I am happily married, a mother of two healthy little people and I suffer depression.
In hindsight, I realize I have always had more ups and downs than most people. When my second child was three weeks old, I became extremely anxious and depressed. There was one moment when, because of its sudden severity, I am aware that it started. It was two years before I had a day free of it.
At my worst, I would begin to cry as soon as my husband went to work. I spent hours crying. It was all I could do just to get through the basic jobs of day-to-day living. Simple things needed such an effort; thoughts of suicide were comforting.
I was aware of it, but unable to get past it. There was a heaviness, a weariness, a sadness deep inside me. No happiness, no laughter, no enjoyment. I became lethargic and had no interest in anything. I was short-tempered and felt helpless. I only saw problems and feared disasters. My preoccupation with these stopped me from seeing anything else. I could not understand how others continued to live normally. I sought professional help and craved sleep to escape. There was an aloneness. I came to the Lord after these two years because there was nothing else.

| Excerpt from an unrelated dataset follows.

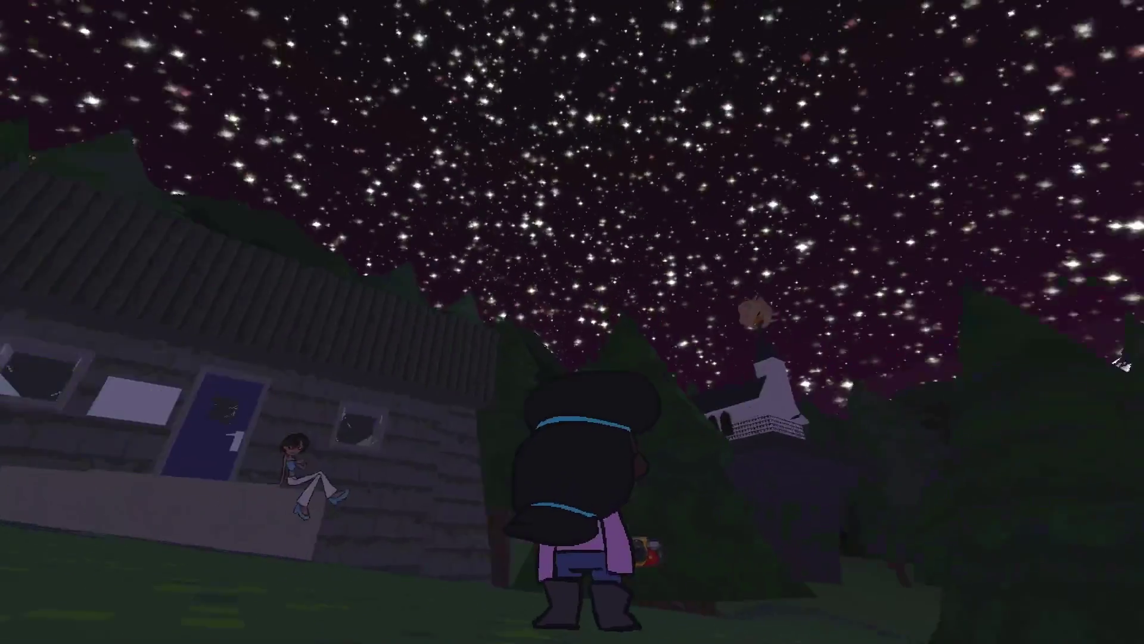
key(s)
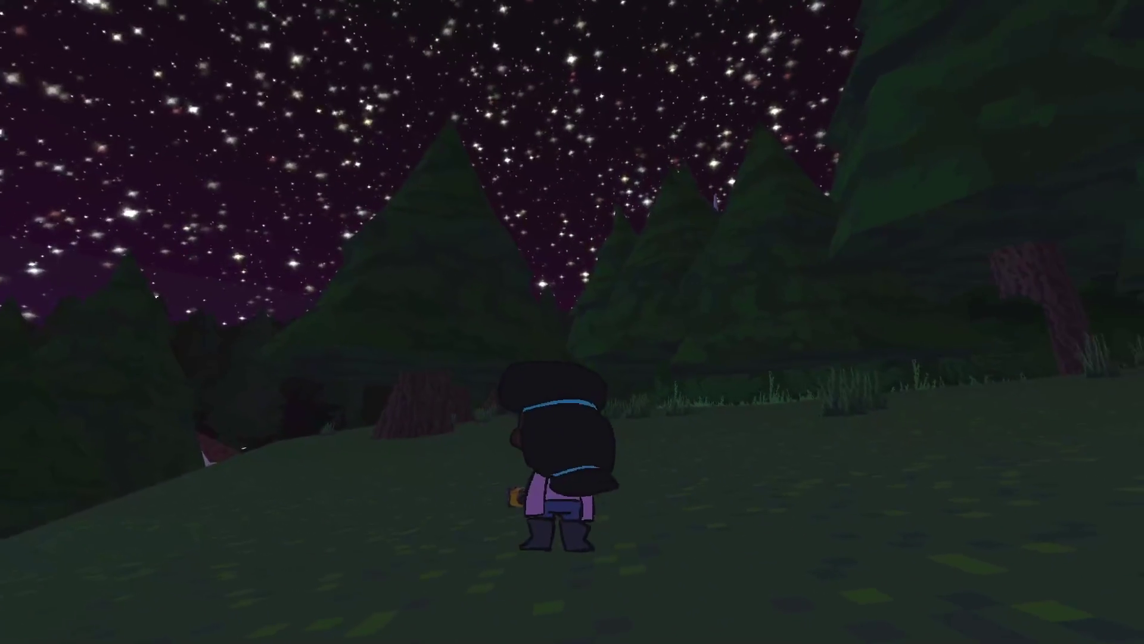
key(w)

During the next two years, the number of days I was not depressed slowly increased until it outnumbered the days I was. When I went several weeks not depressed, I believed I was past it, only to be more upset each time it recurred.

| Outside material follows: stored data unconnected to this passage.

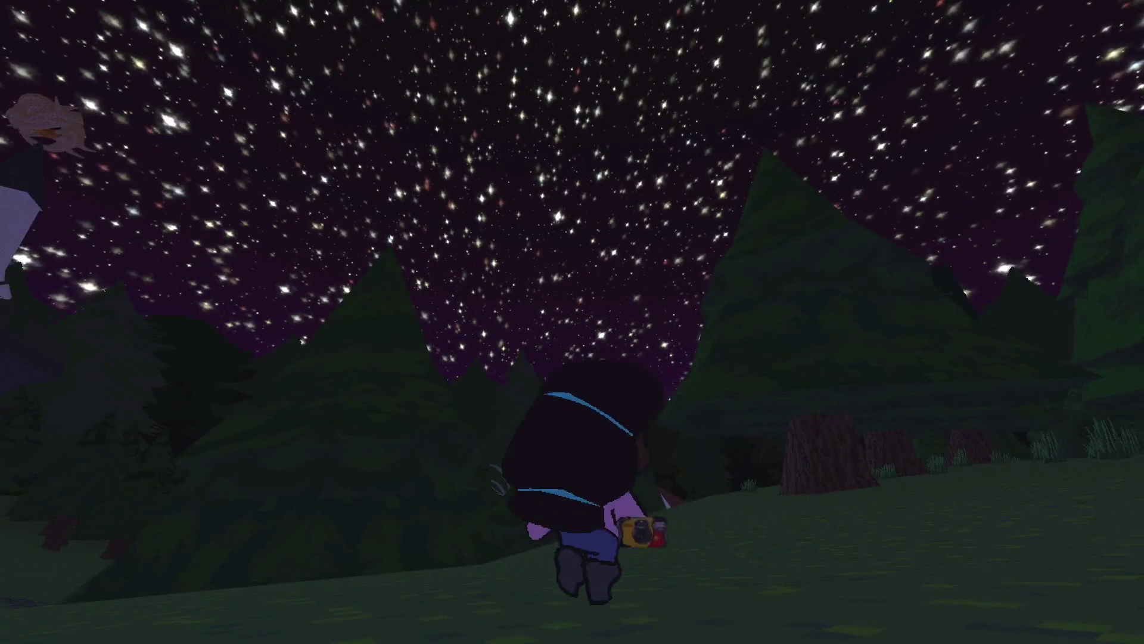
key(w)
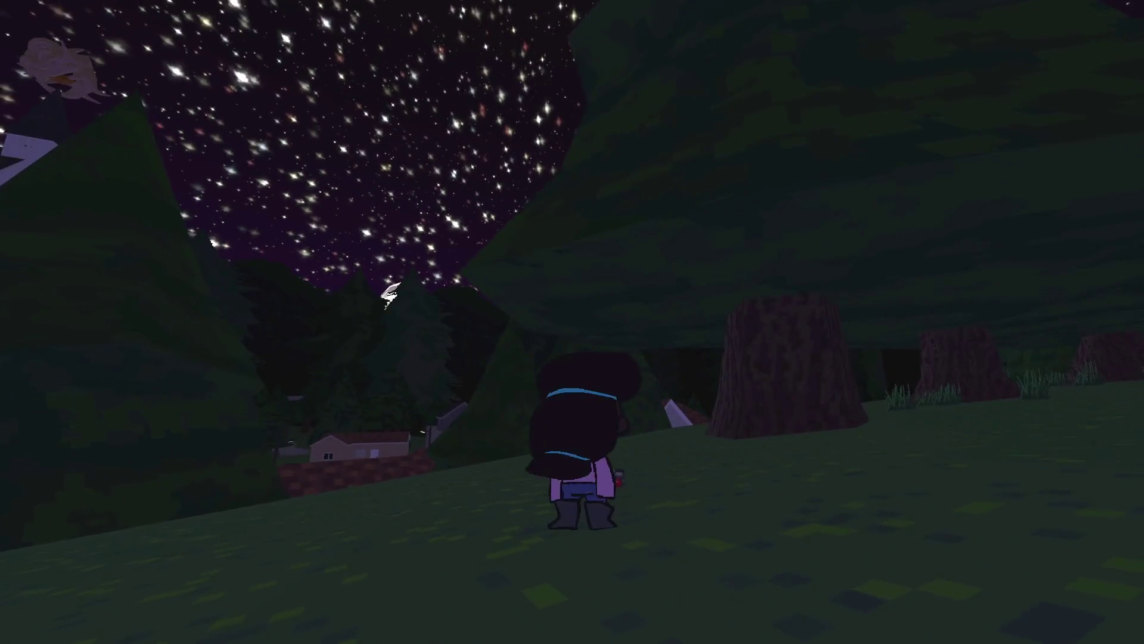
key(c)
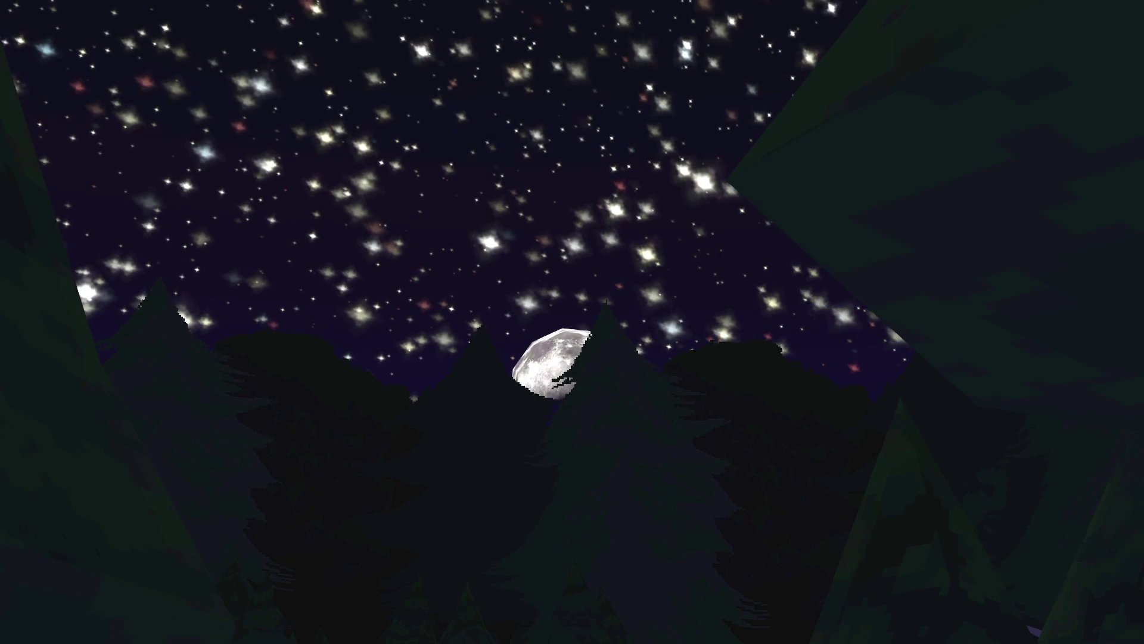
- Strafe to frame the moon between the trees, then pause the game
key(a)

In the last six months, my good times have lasted longer than my bad, and I have come to appreciate the cyclical nature of my depression. Only when I am down do I truly seek the Lord. It is only then that I realize how little anything else matters. When I am up, I can go out into the world and work and witness for the Lord. But I lose sight of him and rely on my strength, I go down again and seek him and withdraw, physically and emotionally, staying home to potter and to pray.
Depression is more than feeling down or being blue. There is a depth to it, a sense of no end. It is overwhelming. I know I have to ‘pick myself up’, but there is no reason to do so, no hope, no practical steps to take. I have often cried to friends that I want to get off the emotional roller-coaster. I have often prayed that I don’t want to wake up.
It affects my family because I am moody and short-tempered. I am emotionally distant. So I add guilt to my depression, but try as I may, I cannot stop it. It is a part of my walk with the Lord, but it is a pain-filled way of life for myself, my husband and our children.